I was super stoked about the plot device of the recorder and thought I had something unique in that she falls in love with the voice on the recorder. It was supposed to be some kind of deep message on how technology shields us and at the same time reveals our true nature. Blech.
Thing is, while I loved the whole digital recorder aspect of it, I could find no reason to give two shits about my main character. And then looking in to the standard structure of a romance, I knew this was going to be something else. Because of that, I knew I had to have a strong character as well as a strong character flaw for her to overcome (or not) in order to get the man.

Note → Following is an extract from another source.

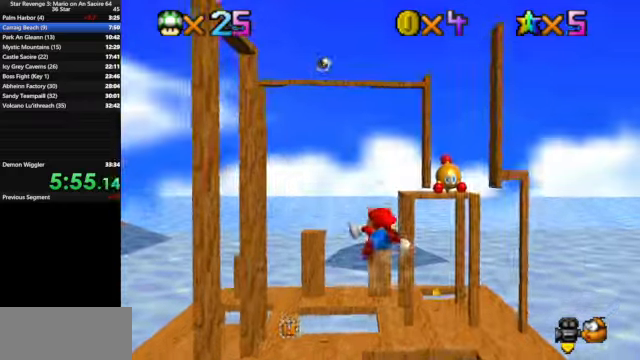
Gameplay with a controller (Nintendo layout); each line is a JSON object with the inputs held at the frame after it. "events" lists button and stick changes between this image and that frame as [ms after this image, input, new state], when the widget could be followed in between. Not read: L3 R3.
{"buttons": [], "left_stick": "right", "events": []}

I didn't figure any of that shit out until Day 11. ELEVEN! Seriously, blood coming out of my left nostril eleven. That gave me 19 days to come up with any semblance of a book if I had intended to finish NaNo a winner (I will, but more on that later).

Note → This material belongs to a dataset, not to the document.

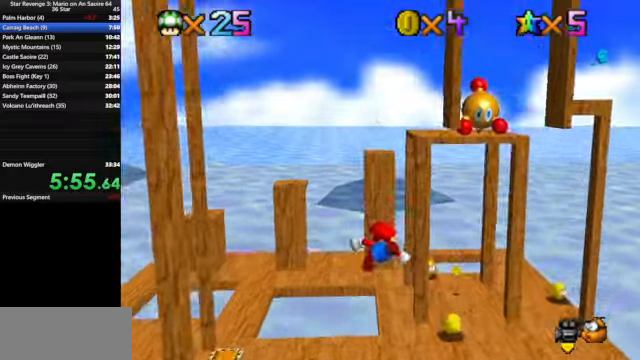
{"buttons": [], "left_stick": "down-right", "events": [[100, "left_stick", "down-right"]]}
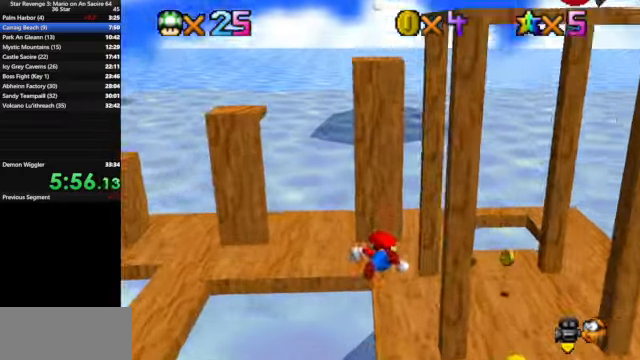
{"buttons": ["R1"], "left_stick": "up", "events": [[33, "left_stick", "right"], [300, "left_stick", "up-right"], [400, "A", "down"], [400, "R1", "down"], [400, "left_stick", "up"], [500, "A", "up"]]}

The other reason I'm failing at NaNo is life. I work for a retail company. No, I don't write full time...yet. Working for a retail company means one thing. November is hands down the busiest month of the year. This year is no exception. Time that I would normally take before work is taken doing system updates and installs. We're also rotating shifts at our warehouse pulling product, so my time after work is reduced and by the time I do get home, I'm beat. I won't say that writing is the last thing on my mind, but it's taking a close third to eating dinner and going the fuck to sleep.
Lastly, I'm not going to as many write-ins this year as I did last year. I ditched my Columbus writing group and have been going full bore with the North Central Ohio WriMos as a writing group. NCOW is great. They have no less than 3 write-ins every week of November. But those are all an hour away minimum. This means I lose 2 hours of writing by going to them. Not to mention the gas cost (which I really didn't budget for this year). So that means I'm hitting the write-ins once a week, usually Saturdays. As evidenced by my word counts on Saturdays, those are very productive days for me, but they aren't five-thousand word productive days for me.
Write-ins and writing groups are a god-send to a new (and seasoned) writer. Seriously, if you give a shit about your writing and you want to make it better and you want to eventually get it out in to the world, you need to find a good writing group.
To that end, October (and the first week of November) was all about getting a book ready for release. Finishing it, working with an editor, making changes and corrections, working some more with an editor, putting out a newsletter to promote the book, and finally getting it finished and to the point where it's ready for the world. And it is. You can hop over here and pre-order my second book, Ovid's Folly.
All of these combined in to a giant kerfuffle of 'dude, good luck hitting those words and feeling good about yourself as a writer.'
And now we come to the juicy bits.
Why Failing Is A Good Thing and What Can Be Learned From It
According to the robot word counter over on the NaNoWriMo site, if I continue at my current average, I will finish my novel (a.k.a. hit 50,000 words) on December 13th. Or, I can type 2,149 words a day through the rest of the month and hit the goal that way. Realistically, that ain't happenning.
You know what? I'm OK with that.
Here's why failing NaNo (and why failing in general) is a good thing.
It's illustrating what doesn't work.
I prided myself for a few years on being a pantser. During some parts of the writing process (like this blog) it works. And in certain parts of writing a book, it works. But in going in to a month-long challenge with daily goals that add undue pressure to the already crazy process of writing, it does not work. I know that. I've learned it. Next year, this won't be an issue. Or it might be an issue, but at the least I know what the issue is.
I'm still writing every day, that's ultimately the point of NaNo.
Take this thing you love (writing) and do it every fucking day, man.
That's a pretty heady lesson for life. Seriously.
Take the thing you love, and do it every day. Even if it's only for five minutes.
That's the stuff that feeds the soul.
And that's why I know my word counts don't matter this year. Because I've found something more important. I've found my voice. I've found my writing tribe. I've found my passion for a story again.
Ultimately, that's what matters.
Will I "win" NaNo? Probably not.
Will I "win" at this thing called being a writer? You bet your fucking ass I will.
Until next time (which in all honestly will probably be later today or tomorrow), have a great day.
And trust me on this one, you're going to want to scroll back up there and take another gander at hamster on a piano. It will change your life.